If you’re getting wound up by this years Oscar lists, then please rest assure that movie awards are pointless marketing doodahs, handed out through a combination of marketing, indifference, and stupidity. My evidence for that statement is that this film has won 16 awards and been nominated for another 15, for acting, direction, and production, when it’s less cinematically fulfilling than the NFT adverts YouTube holds your time ransom with.

How and when you’ll wish the film had ended.
It starts tepidly with an uninspired but mostly passable apocalypse, before moving into a narrator telling you how awesome the film will be whilst the opening credits play. I originally planned on transcribing them out, but I rapidly hit stop once I realised doing that would involve me watching this film again. Very simply put, it wrote a gigantic cheque that it absolutely failed to payout on, and that front loading of promise was the least of it’s mistakes.

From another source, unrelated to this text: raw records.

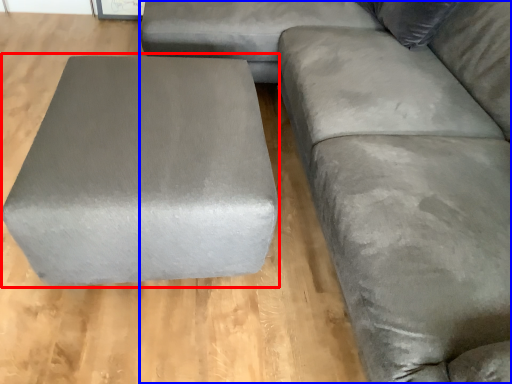
Question: Which object is further to the camera taking this photo, stool (highlighted by a red box) or studio couch (highlighted by a blue box)?

Choices:
 (A) stool
 (B) studio couch

Answer: (A)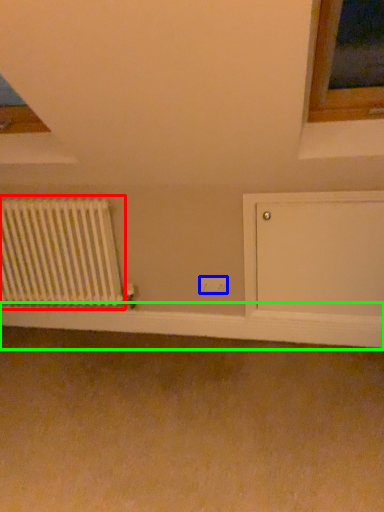
Question: Which object is positioned closest to radiator (highlighted by a red box)? Select from electric outlet (highlighted by a blue box) and window sill (highlighted by a green box).

Choices:
 (A) electric outlet
 (B) window sill

Answer: (B)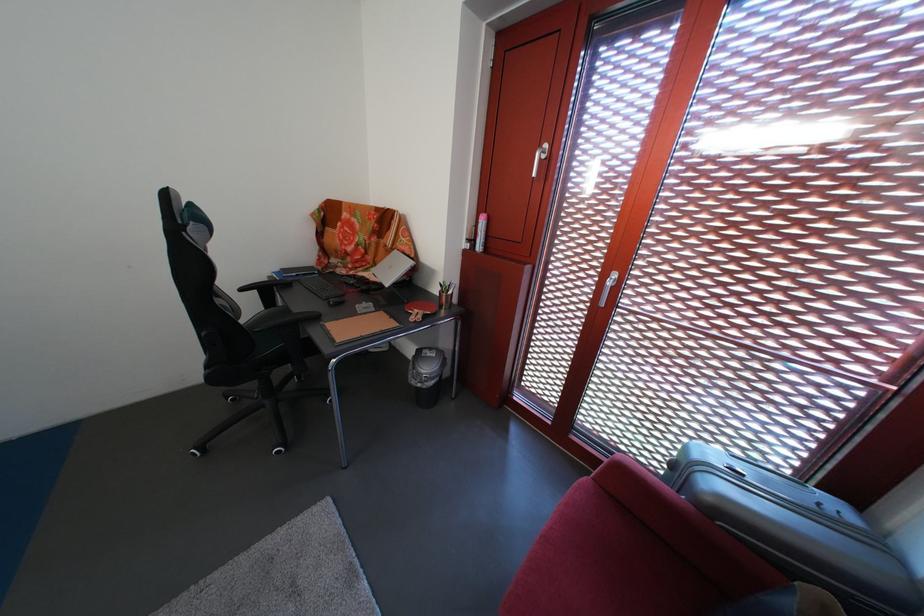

“I’m going to say words now, please pretend they’re important.”
From what little I can remember of the story, dragged far to thinly across it’s bloated 104 minutes run time, it was just about serviceable. There were also plenty of individual lines that worked, and for a movie made for less than £5000 it looks perfectly adequate. The SFX are a bit ropey, but that’s a matter of time and money which I’m not going to hold against anyone.

“Hello, this is the Speaking Clock!”
What I am going to object to is the pacing, because this is the most painfully drawn-out film I’ve watched for years. The whole thing needed editing down and having some life injected into it. Ever visual, every line, ever single moment outstays it’s welcome.

“So, anyway, that’s how the world ends. Cup of tea?”
Similarly, the performances were a brutal display of nothing much. I can’t blame the actors for this though, as the consistency of their monotony meant it had to be guided by directorial decisions. Also it appears that most of the shots were done with only one actor present, so the inexperienced cast had no one to work off of. The few moments with two people on screen at once had a bit more life to them, but the theory was floated during the first interminable hour that mankind had been destroyed and all that was left were replicants that didn’t know they were replicants.

This frame contains 35% of the dynamic action in the whole film!
To add to the boredom, the directorial and editing styles were below Paint Trying (2016) for dynamism and diversity. Writer, director, and editor Flynn Moores demonstrates a deep passion for three shots but no understanding of how to make them look good or, more importantly, how to have the audience give a single shit about any of what’s happening in them.

You don’t get to be in the running gag!
Whilst there are plenty of overtures to better works, especially in the promotional material, there is no understanding of what made them enjoyable. I have nothing good to say about it, and offer this review as a warning rather than a temptation. If you had told me the whole thing was AI-generated I wouldn’t have been surprised, although such a film would probably have had more interesting moments. This is Trash of the worst kind, a grey wash of time-eating futility with no payoff on any level.